乌夜话中之意可是渊要复仇?她暗暗想来,早在云暮城时她便察觉渊与云家不同寻常的关系,对云暮城的熟识,无论如何也要去云暮城,却只是为了给云家的荒冢上一柱香。她几乎可以肯定他是云家的遗孤,那这个庞大家族一夜之间灭亡的原因,恐怕与教主逃不开干系。
渊也定睛看着乌夜,缓缓说道:“你到底是谁?又听命于何人?”沉霖的眼神分明已看穿他一直以来的目的,再与乌夜纠缠下去,恐怕自己的秘密会泄露得更多,毕竟,沉霖还不知他此行究竟想做甚。

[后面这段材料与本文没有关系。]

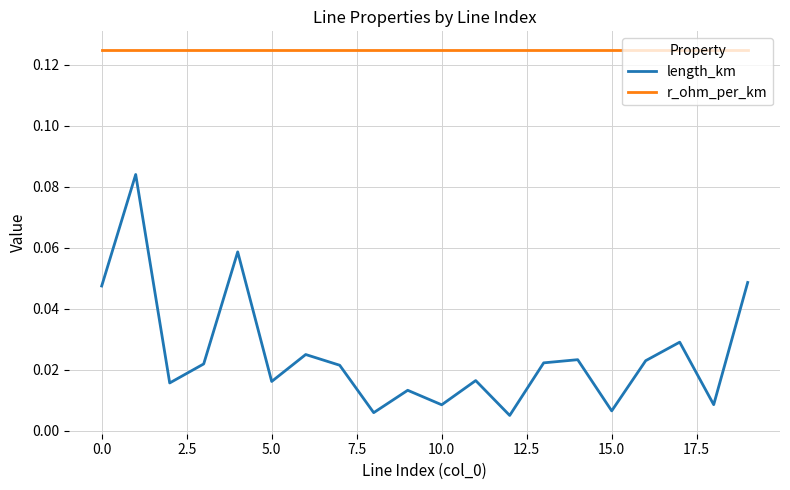

True or false: length_km and r_ohm_per_km intersect in this chart.

False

乌夜缓缓走近,说道:“这你便无需知道了。我们只是想要她一点‘协助’,希望你莫要插手。否则,恐怕你隐忍蛰伏于那魔头手下这么多年,便要前功尽弃了。没必要为了一个不相干之人压上性命。”乌夜愈行愈近,与沉霖只有咫尺之距。
渊不禁眉头深锁,沉声道:“你想怎样?”
乌夜却倏地笑了,颇为玩味地看着他说道:“我想怎样你不是再清楚不过了吗?”乌夜眯起了眼打量着沉霖,缓声慢语道:“倒是你,还未告诉她你是何人吗?”乌夜又走近了一些,将手搭于她的肩头,伏于她的耳畔低声轻笑道:“那么,让我来告诉你,如何?”唇畔浅笑恍若魍魉鬼魅,晚行夜蛰。
两人俱是惊异地望着乌夜,他不曾料想乌夜会识破他的身份,毕竟除了甘兰和叶芜枂外,暗月不应有第三人知晓。而她则激动于谜底之揭晓。